**Vorliegender Auszug**
• • • • • • •
Eine Kritik von Coolidge (Bewertung des Films: 8/10) eingetragen am 19.02.2006, seitdem 158 Mal gelesen
Lange habe ich mich nicht mehr so auf einen Film gefreut wie auf diesen. Der Trailer sah gut aus, die Kritiken liesen einiges erwarten, ich erwartete nicht weniger als den besten Horrorfilm 2005 und wurde nicht enttäuscht.
Sechs extremsportbegeiserte Frauen treffen sich, ein Jahr nachdem eine von ihnen ihren Mann und ihre achtjährige Tochter bei einem Autounfall verloren hat, zu einer Höhlenexpedition. Dort unten kommen sie (natürlich) mächtig in Schwierigkeiten und zu allem Übel sind sie auch nicht allein im großen Dunkel.
Dieser Film hat einfach alles was einen guten Genre Beitrag ausmacht. Der Gore Gehalt ist recht hoch, die schauspielerischen Leistungen gehen in Ordnung (gerade die etwas blutigeren Szenen werden bei Genrekollegen gerne durch gnadenloses Overacting ihrer Wirkung beraubt) und Regisseur Neil Marshall gelingt es mit wenig Licht und viel Dunkelheit wirklich eine beklemmende, im wahrsten Sinne des Wortes beengende Atmosphäre zu erzeugen. Klaustrophobie galore!
Das Drehbuch überzeugt durch einen gut und langsam aufgebauten Plot. Erst einmal in Fahrt gekommen, hat man hier aber keine ruhige Minute mehr bis zum wirklich guten, im Sinne von originellen Ende.
Man kann gespannt sein, was Neil Marshall uns in Zukunft noch alles zeigen wird. Ich denke, man kann sich schon mal drauf freuen. Mit The Descent hat er zumindest schon mal den besten europäischen Horrorfilm seit mindestens einer halben Ewigkeit abgeliefert.
• • • • • • •
**Daten zur Analyse**

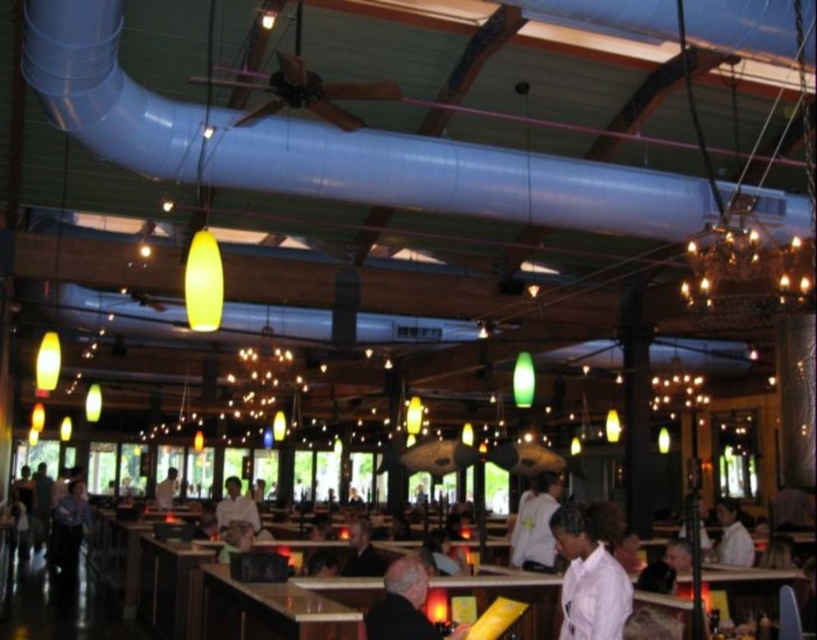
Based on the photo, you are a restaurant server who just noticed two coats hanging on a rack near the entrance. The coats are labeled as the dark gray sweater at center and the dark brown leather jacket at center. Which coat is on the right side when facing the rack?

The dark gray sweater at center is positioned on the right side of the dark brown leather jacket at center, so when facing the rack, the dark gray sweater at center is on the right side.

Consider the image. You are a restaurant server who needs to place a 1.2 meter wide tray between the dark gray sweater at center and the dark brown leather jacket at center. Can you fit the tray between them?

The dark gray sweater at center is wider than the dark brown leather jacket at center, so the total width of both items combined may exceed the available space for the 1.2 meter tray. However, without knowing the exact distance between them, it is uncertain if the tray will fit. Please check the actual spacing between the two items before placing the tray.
• • • • • • •
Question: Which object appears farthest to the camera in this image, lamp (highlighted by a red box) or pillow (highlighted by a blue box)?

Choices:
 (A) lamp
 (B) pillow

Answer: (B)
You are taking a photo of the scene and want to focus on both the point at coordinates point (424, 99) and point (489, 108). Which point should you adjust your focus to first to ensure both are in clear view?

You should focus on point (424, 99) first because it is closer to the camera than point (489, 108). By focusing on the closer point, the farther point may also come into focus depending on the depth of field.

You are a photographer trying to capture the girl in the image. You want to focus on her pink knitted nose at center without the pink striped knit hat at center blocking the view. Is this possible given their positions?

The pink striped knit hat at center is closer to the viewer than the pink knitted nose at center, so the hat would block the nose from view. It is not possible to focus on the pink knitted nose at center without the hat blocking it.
• • • • • • •
**Deine Aufgabe**
Gib den Abschnitt der Filmkritik von „Man kann gespannt“ bis „halben Ewigkeit abgeliefert.“ noch einmal wieder und tausche dabei „europäischen“ gegen „britischen“ aus.

**Endgültige Antwort**
Man kann gespannt sein, was Neil Marshall uns in Zukunft noch alles zeigen wird. Ich denke, man kann sich schon mal drauf freuen. Mit The Descent hat er zumindest schon mal den besten britischen Horrorfilm seit mindestens einer halben Ewigkeit abgeliefert.